From a losing State Senate candidate in Colorado: Despite Jill Stein, Election Integrity Should Not Be A Partisan Issue  <read>

The recount in Wisconsin financed by two losing candidates, Jill Stein and Hillary Clinton, was a total farce, but hopefully it will not also become a tragedy. That could happen if the partisan motivation behind that episode gives election integrity concerns and complaints a bad name…

I have seen some of those weaknesses and vulnerabilities up close and personal. In Colorado on November 8, I lost my own race for re-election to the Colorado State Senate by 1,478 votes out of 81,774 ballots cast, or less than 2%. Our Republican judges and poll watchers observed numerous irregularities, and we can prove some fraudulent votes were cast. I did not demand a recount because the errors and fraud do not appear to be on a large enough scale to affect the outcome. Nonetheless, those weaknesses leave me with less than 100% confidence in the accuracy and integrity of the final count.

If there were 270 Republican ballots with questionable signatures, and Republicans are only 34% of registered voters, that means there were probably over 800 ballots with questionable signatures in that one legislative district alone. The Colorado Voter Group, a watchdog organization promoting election security, believes our signature verification system is inadequate and wide open to abuse.

What if Connecticut was one of the close states?

In summary, we don’t know exactly what would happen.

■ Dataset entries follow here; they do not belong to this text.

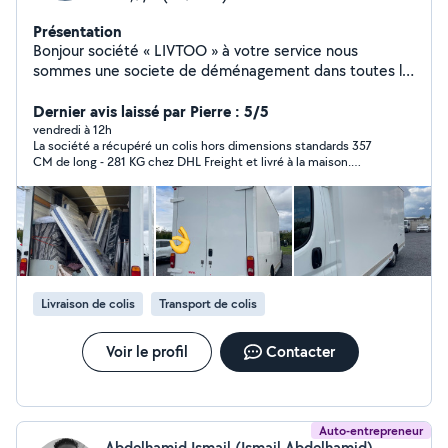
Présentation
Bonjour société « LIVTOO » à votre service nous
sommes une societe de déménagement dans toutes la
France . Notre matériel : - Couvertures de protection . -
Housses de protection ( sommier + matelas ) . - Sangles
Dernier avis laissé par Pierre : 5/5
pour attacher le mobilier + l'électroménager . - 3 diables
vendredi à 12h
La société a récupéré un colis hors dimensions standards 357
dernière génération qui montent et qui descendent les
CM de long - 281 KG chez DHL Freight et livré à la maison.
escaliers . Nous effectuons également : - Livraison de
Réactivité depuis le début des échanges. Ponctuel et de plus
mobilier + montage de meubles . - Livraison
très bonne attitude. Merci encore.
d'électroménager + installation . - Nettoyage
d'appartements et de maisons avant et après
demenagement . - Nettoyage de terrasse,muret,toiture
au Karcher dernière génération 190bars . Vous pouvez
également nous contacter à tout moment par
Livraison de colis
Transport de colis
téléphone ou bien par message sûr mon profil
directement . Bien cordialement .
Voir le profil
Contacter
Auto-entrepreneur
Abdelhamid Ismail (Ismail Abdelhamid)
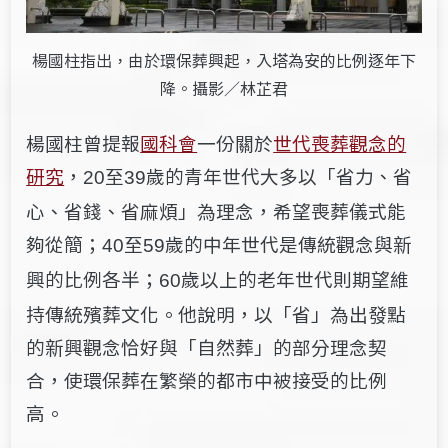
楊國柱指出，由於環保葬興起，入塔為安的比例逐年下
降。攝影／林芷君
楊國柱曾提報
國科會
一份關於
世代喪葬觀念的
研究
，
至
歲的青年世代大多以「省力、省
20
39
心、省錢、省麻煩」為理念，希望喪葬儀式能
夠從簡；
至
歲的中年世代是傳統觀念與新
40
59
興的比例各半；
歲以上的老年世代則期望維
60
持傳統殯葬文化。他說明，以「省」為出發點
的新興觀念恰好與「自然葬」的部分理念契
合，使環保葬在繁榮的都市中被接受的比例
高。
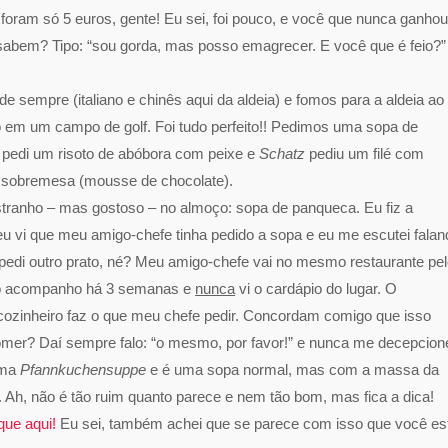
foram só 5 euros, gente! Eu sei, foi pouco, e você que nunca ganho
sabem? Tipo: “sou gorda, mas posso emagrecer. E você que é feio?”
e sempre (italiano e chinês aqui da aldeia) e fomos para a aldeia ao
 em um campo de golf. Foi tudo perfeito!! Pedimos uma sopa de
u pedi um risoto de abóbora com peixe e
Schatz
pediu um filé com
ir sobremesa (mousse de chocolate).
stranho – mas gostoso – no almoço: sopa de panqueca. Eu fiz a
 vi que meu amigo-chefe tinha pedido a sopa e eu me escutei falan
 pedi outro prato, né? Meu amigo-chefe vai no mesmo restaurante pe
 o acompanho há 3 semanas e
nunca
vi o cardápio do lugar. O
cozinheiro faz o que meu chefe pedir. Concordam comigo que isso
 comer? Daí sempre falo: “o mesmo, por favor!” e nunca me decepcione
ama
Pfannkuchensuppe
e é uma sopa normal, mas com a massa da
 Ah, não é tão ruim quanto parece e nem tão bom, mas fica a dica!
que aqui!
Eu sei, também achei que se parece com isso que você es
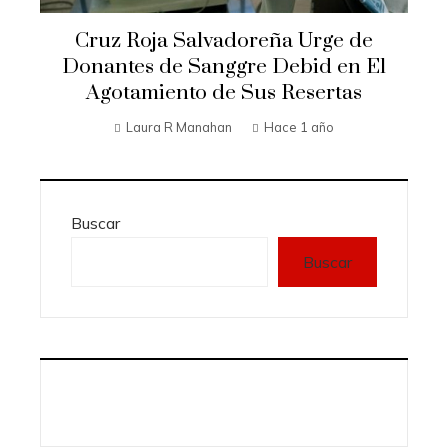
Cruz Roja Salvadoreña Urge de
Donantes de Sanggre Debid en El
Agotamiento de Sus Resertas
Laura R Manahan
Hace 1 año
Buscar
Buscar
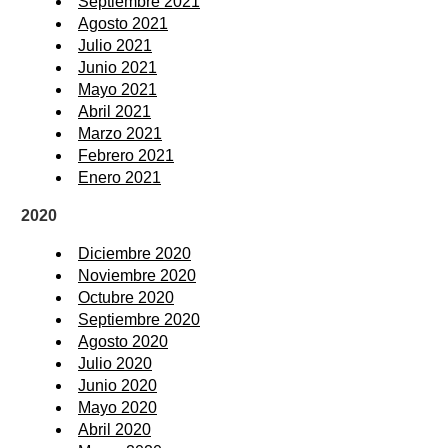
Septiembre 2021
Agosto 2021
Julio 2021
Junio 2021
Mayo 2021
Abril 2021
Marzo 2021
Febrero 2021
Enero 2021
2020
Diciembre 2020
Noviembre 2020
Octubre 2020
Septiembre 2020
Agosto 2020
Julio 2020
Junio 2020
Mayo 2020
Abril 2020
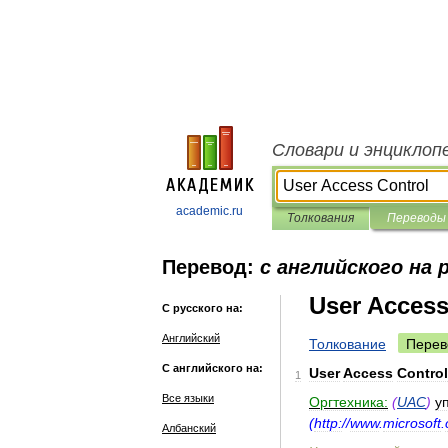
Словари и энциклоп
academic.ru
Толкования
Переводы
Перевод:
с английского на 
User Access
С русского на:
Английский
Толкование
Перев
С английского на:
User
Access
Control
1
Все языки
Оргтехника:
(
UAC
)
у
(
http:
//
www
.
microsoft
.
Албанский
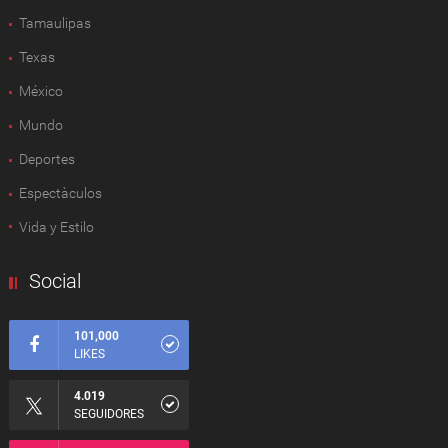
Tamaulipas
Texas
México
Mundo
Deportes
Espectàculos
Vida y Estilo
Social
101,000
LIKES
4.019
SEGUIDORES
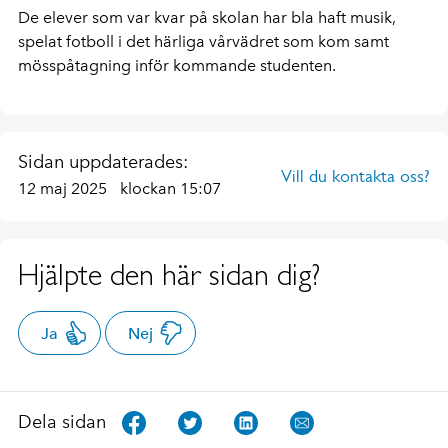
De elever som var kvar på skolan har bla haft musik,
spelat fotboll i det härliga vårvädret som kom samt
mösspåtagning inför kommande studenten.
Sidan uppdaterades:
Vill du kontakta oss?
12 maj 2025
klockan 15:07
Hjälpte den här sidan dig?
Ja
Nej
Dela sidan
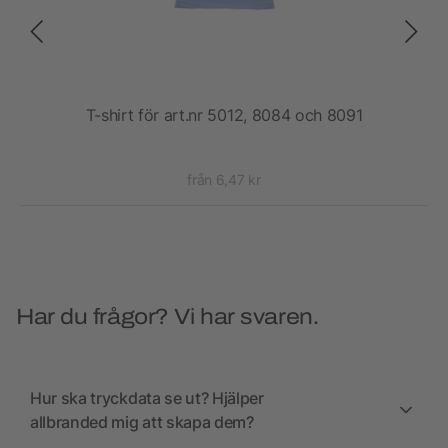
T-shirt för art.nr 5012, 8084 och 8091
från 6,47 kr
Har du frågor? Vi har svaren.
Hur ska tryckdata se ut? Hjälper
allbranded mig att skapa dem?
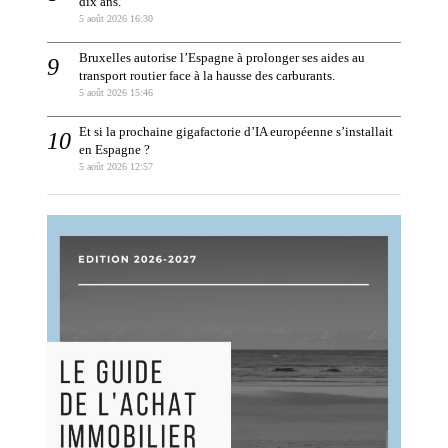
dix ans.
5 août 2026 16:30
Bruxelles autorise l’Espagne à prolonger ses aides au
transport routier face à la hausse des carburants.
5 août 2026 15:46
Et si la prochaine gigafactorie d’IA européenne s’installait
en Espagne ?
5 août 2026 12:57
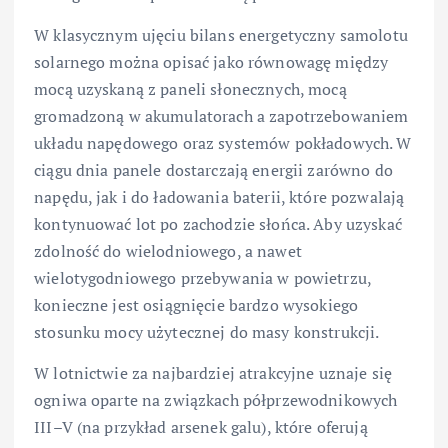
W klasycznym ujęciu bilans energetyczny samolotu
solarnego można opisać jako równowagę między
mocą uzyskaną z paneli słonecznych, mocą
gromadzoną w akumulatorach a zapotrzebowaniem
układu napędowego oraz systemów pokładowych. W
ciągu dnia panele dostarczają energii zarówno do
napędu, jak i do ładowania baterii, które pozwalają
kontynuować lot po zachodzie słońca. Aby uzyskać
zdolność do wielodniowego, a nawet
wielotygodniowego przebywania w powietrzu,
konieczne jest osiągnięcie bardzo wysokiego
stosunku mocy użytecznej do masy konstrukcji.
W lotnictwie za najbardziej atrakcyjne uznaje się
ogniwa oparte na związkach półprzewodnikowych
III–V (na przykład arsenek galu), które oferują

  • Unlike other states, Connecticut has no law for citizens to call for a recount.  They could always go to court and attempt with evidence to get a judge to order a recount.  That would likely end up in appeals court and likely the Supreme Court.
  • Unlike other states, we do not have a recount – the word does not appear in our statutes.  We have a recanvass which is something like a machine recount.
  • Our close-vote recanvass is at the 0.5% margin typical in other states. Yet is limited to margins of under 2000 votes.  So in this past November election by our calculatinsthat would be a margin of about 0.12%.
  • Unlike recounts in other states, our recanvasses are not closely observable by the general public. The law is a bit ambiguous, yet there are only a very limited number of observers allowed to each candidate and party, at most two each.  So, a town could easily have a recanvass with twenty-five teams of counters, with a Jill Stein, Hillary Clintion, and Donald Trump limited to two close observers each. Hardly enough to closely observe ballots marks counted at 25 tables.
  • Unlike recounts in other states, parties and candidates have no standing to object to the proceedings or to participate and dispute the counting of particular ballots.  In practice party lawyers observe the process to find procedural errors to take to court and call for a “recount”.  The last time that happened, the result was a repeat recanvass, with a party lawyer put in charge (it was a primary).  The only difference was that he sat and watched while essentially the same process was repeated.
  • In practice, the recanvasses vary in their interpretation and adherence to the law from town to town.  Recall that was one of the Supreme Court’s objection to the Florida recount in Gore v. Bush – that it was unfair, because it was not uniform across Florida Counties.

Our best guess is that Connecticut would rank close to Pennsylvania.  Observed variations and poor recanvass procedures, with courts sooner or later. stopping or blocking the recanvass.